Mais l’essentiel n’est toujours pas là : il est dans la considération qu’octroient nos contemporains, et hélas les catholiques parmi eux, à la « liberté d’expression », et partant à la « liberté de la presse ». Qui sont deux manigances dont les effets devraient pourtant nous apparaître clairement après plus de deux siècles de manifestation pratique : il n’y a aucune preuve que ces fausses libertés aient jamais fait grandir par elles-mêmes l’intelligence, ni la bonté. On le sait, c’est là une unpopular opinion, comme disent les imbéciles sur les réseaux sociaux, car tout ce qui est baptisé lestement liberté est admirable dans notre temps.

Revenons cependant un peu en arrière. Balzac l’écrivait il y a deux cents ans dans sa merveilleuse Monographie de la presse parisienne : « Axiome : on tuera la presse comme on tue un peuple, en lui donnant la liberté », parfaitement en accord avec le pape de son époque, Grégoire XVI, dont l’on se rappellera quelle fulmination il eut contre Lamennais et son journal L’Avenir qui prétendaient à cette liberté sans frein. Au moins Lamennais combattait-il le libéralisme économique et ses ravages. Nos contemporains, même quand ils sont catholiques, ne voient plus jamais l’intérêt de contester ces libertés-ci, et voilà en quoi nous revenons à l’exorde de cet article. Or, où, quand, comment a-t-on jamais vu le Christ, et ses apôtres et ses disciples et son Église, prêcher que la liberté (de quoi ? de qui ?) était un moyen sûr de parvenir à la vérité et au bonheur ? C’est tout l’inverse qui nous est enseigné : c’est la vérité qui nous rendra libres, par surcroît et comme état terminal.
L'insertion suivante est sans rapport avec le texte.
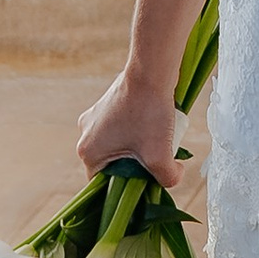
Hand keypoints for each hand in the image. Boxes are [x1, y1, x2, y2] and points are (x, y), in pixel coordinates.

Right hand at [74, 70, 188, 188]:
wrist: (151, 71)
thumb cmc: (150, 113)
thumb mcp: (161, 155)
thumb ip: (168, 178)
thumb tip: (173, 175)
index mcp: (88, 151)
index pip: (103, 182)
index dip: (126, 185)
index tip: (147, 178)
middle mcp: (85, 133)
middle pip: (113, 163)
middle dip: (136, 163)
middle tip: (156, 156)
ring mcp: (94, 116)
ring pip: (119, 144)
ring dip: (138, 145)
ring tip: (157, 137)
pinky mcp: (107, 104)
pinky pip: (122, 127)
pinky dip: (137, 129)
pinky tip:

Libres de quoi ? Libres surtout vis-à-vis de quoi, c’est ainsi qu’il faut l’entendre : libres vis-à-vis du péché, libre vis-à-vis des dominations mondaines, pouvoirs de tous ordres au premier rang desquels pouvoir du sale argent. C’est ainsi que se déroule le plan du Salut, nous semble-t-il (et nous sommes prêts à subir la censure ecclésiale, si nous nous trompons).

Liberté et vérité

En quoi tout ceci est-il important ? En ce qu’il nous paraît que c’est de moins en moins la recherche de la vérité qui importe, mais bien plutôt l’intérêt de tel camp (ou supposé tel) sur un autre. On arguera avec raison que le communisme en tant que fondement totalitaire a écrasé dans le sang toute liberté dont celle de la presse et que c’est un sort peu enviable. En effet, et ce n’est pas cette censure-ci que nous recherchons. Mais il y a peu de preuves que l’on soit arrivé à l’inverse à des vérités par la liberté sans frein : le XIXe siècle est plein de ces découvertes pseudo-scientifiques qui ont été répandues au nom de la liberté et ont préparé l’horreur du siècle suivant ; on mesurait des crânes, on déduisait des crimes des traits d’un visage, on classifiait les races, on théorisait la dictature du prolétariat à venir, tout cela au nom d’un progrès athée. Voilà les crimes de la liberté d’expression et de la liberté de la presse. Elles sont les mères des totalitarismes, et on croit encore, au XXIe siècle que c’est en les prônant qu’on atteindra au bien.